Question: What’s the biggest obstacle you’ve had to overcome in your work?
Aubrey de Grey: I’ve been extremely lucky when it’s come to encountering and overcoming obstacles in my work. When I was working in artificial intelligence, I was essentially learning how to do research, and I could easily have become disillusioned if I had long periods of lack of progress which most researchers do in their formative years when they’re doing their PhDs and so on. I was very lucky that I was able to make modest breakthroughs sufficiently frequently to keep my spirits up sort of speak and to give myself the sort of intellectual resilience that one needs in order to work on really hard problems.
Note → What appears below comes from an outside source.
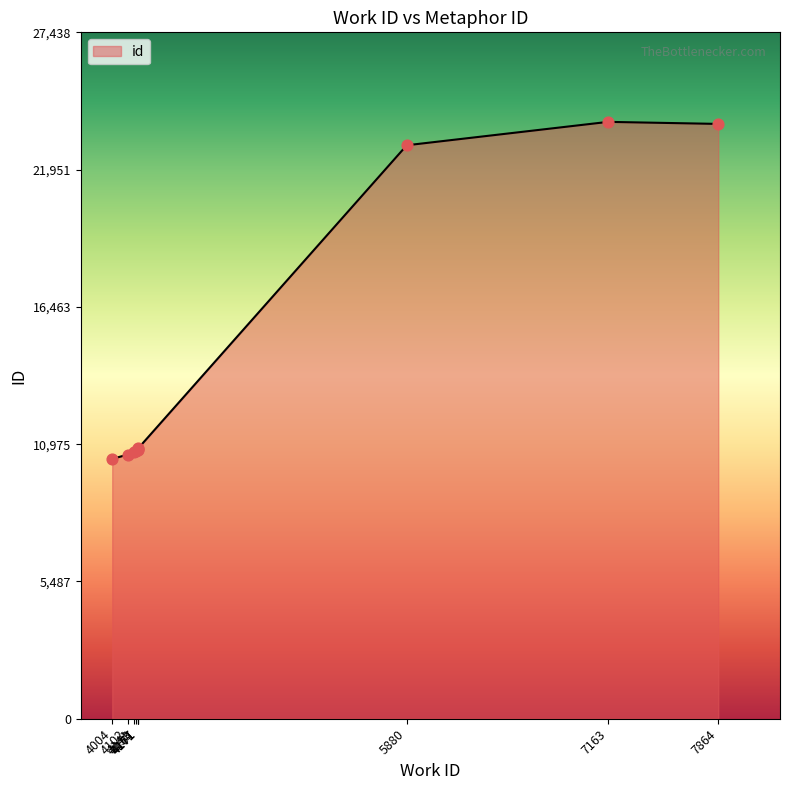

Between 4171 and 4171, which is larger?

4171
Once I’ve got into working on the biology of aging, I’ve been facing both scientific problems and of course political and other problems in persuading people that my work is worthwhile, but again, I’ve been able to make steady progress in both areas. So I really haven’t had big obstacles, big if you like psychological barriers to keeping going and maintaining my morale.
Recorded on: October 2, 2009
Aubrey de Grey explains why savoring small victories is the key to overcoming seemingly impossible challenges in science.